> **DOCUMENT SEGMENT**
====

The Mernda railway line (previously the South Morang line, Epping line and Whittlesea line) is a commuter rail passenger train service in Melbourne, Australia. It operates between Flinders Street in the Melbourne central business district and Mernda through the northern suburbs including East Melbourne, Richmond, Abbotsford, Clifton Hill, Fitzroy North, Northcote, Preston, Reservoir, Thomastown, Lalor, Epping, South Morang and Mernda. The service is part of the Public Transport Victoria metropolitan rail network.

Services on the line began in 1889 when the section between North Fitzroy (on the now closed Inner Circle line) and Reservoir was opened, which was extended to Whittlesea in the same year. The line was however closed beyond Lalor in November 1959, while the remainder of the line was electrified. The closed section has since been gradually reconstructed and reopened: to Epping in 1964, South Morang in 2012, and to Mernda in August 2018.

Services usually operate every 20 minutes during the day and 30 minutes at night in both directions, stopping at all stations. All citybound services operate direct to Flinders Street, then outbound via the City Loop (except early weekend morning services which operate direct to Jolimont).

Description
The Mernda line travels almost due north, traversing gently rising land. It has few curves, few significant grades, and little in the way of earthworks, other than a cutting near Northcote. It has numerous level crossings, and only a few bridges over or under roads. Despite the otherwise fairly straight line, it does include Melbourne's sharpest railway curve, between Rushall and Merri. This curve originally made up the third side of a triangular junction, connecting the two original branches from the now-closed North Fitzroy station. Only this third leg of the triangle remains. The entire line runs through built-up areas of Melbourne's northern suburbs.

Following the late 2011 Epping line works, all stations along the Mernda line, excluding the City Loop, have two platforms, one for each direction. This includes all stations along the section between Clifton Hill and Jolimont, which is shared with the Hurstbridge line.

====

> **WRITTEN PROBLEM 1**
Gather every line of the records that contains the word "than".
The text about the Mernda line and the records have nothing to do with each other.

====

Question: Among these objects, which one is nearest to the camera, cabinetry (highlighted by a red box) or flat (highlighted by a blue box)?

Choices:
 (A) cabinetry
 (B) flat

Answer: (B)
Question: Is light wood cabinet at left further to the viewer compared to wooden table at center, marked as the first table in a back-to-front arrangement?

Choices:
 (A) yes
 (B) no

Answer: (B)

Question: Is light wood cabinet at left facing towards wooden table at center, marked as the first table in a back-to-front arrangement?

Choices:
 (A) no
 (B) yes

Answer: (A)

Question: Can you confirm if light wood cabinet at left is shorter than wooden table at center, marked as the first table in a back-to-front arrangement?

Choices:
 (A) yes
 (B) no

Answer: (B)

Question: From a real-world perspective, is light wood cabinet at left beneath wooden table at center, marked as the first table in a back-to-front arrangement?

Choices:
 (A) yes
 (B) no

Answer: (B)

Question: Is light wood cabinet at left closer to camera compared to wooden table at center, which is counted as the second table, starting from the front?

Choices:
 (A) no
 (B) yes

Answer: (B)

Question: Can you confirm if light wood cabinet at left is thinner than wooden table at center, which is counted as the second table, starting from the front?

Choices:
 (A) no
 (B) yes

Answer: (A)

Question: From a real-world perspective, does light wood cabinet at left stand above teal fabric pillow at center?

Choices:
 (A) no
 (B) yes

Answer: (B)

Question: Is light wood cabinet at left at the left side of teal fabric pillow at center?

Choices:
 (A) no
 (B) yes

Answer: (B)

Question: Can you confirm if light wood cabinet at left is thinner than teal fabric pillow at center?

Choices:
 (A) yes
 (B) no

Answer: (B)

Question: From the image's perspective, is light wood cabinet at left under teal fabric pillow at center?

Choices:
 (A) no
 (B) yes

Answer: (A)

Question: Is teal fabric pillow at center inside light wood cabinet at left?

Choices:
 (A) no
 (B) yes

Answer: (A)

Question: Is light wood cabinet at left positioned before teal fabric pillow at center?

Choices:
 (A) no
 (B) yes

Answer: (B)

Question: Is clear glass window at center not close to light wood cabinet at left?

====

> **WRITTEN PROBLEM 2**
Retype the passage from the Mernda line text that begins at the words "Services usually operate" and stops after "direct to Jolimont).".

> **REPLY 1**
Question: Can you confirm if light wood cabinet at left is shorter than wooden table at center, marked as the first table in a back-to-front arrangement?
Question: Can you confirm if light wood cabinet at left is thinner than wooden table at center, which is counted as the second table, starting from the front?
Question: Can you confirm if light wood cabinet at left is thinner than teal fabric pillow at center?

> **REPLY 2**
Services usually operate every 20 minutes during the day and 30 minutes at night in both directions, stopping at all stations. All citybound services operate direct to Flinders Street, then outbound via the City Loop (except early weekend morning services which operate direct to Jolimont).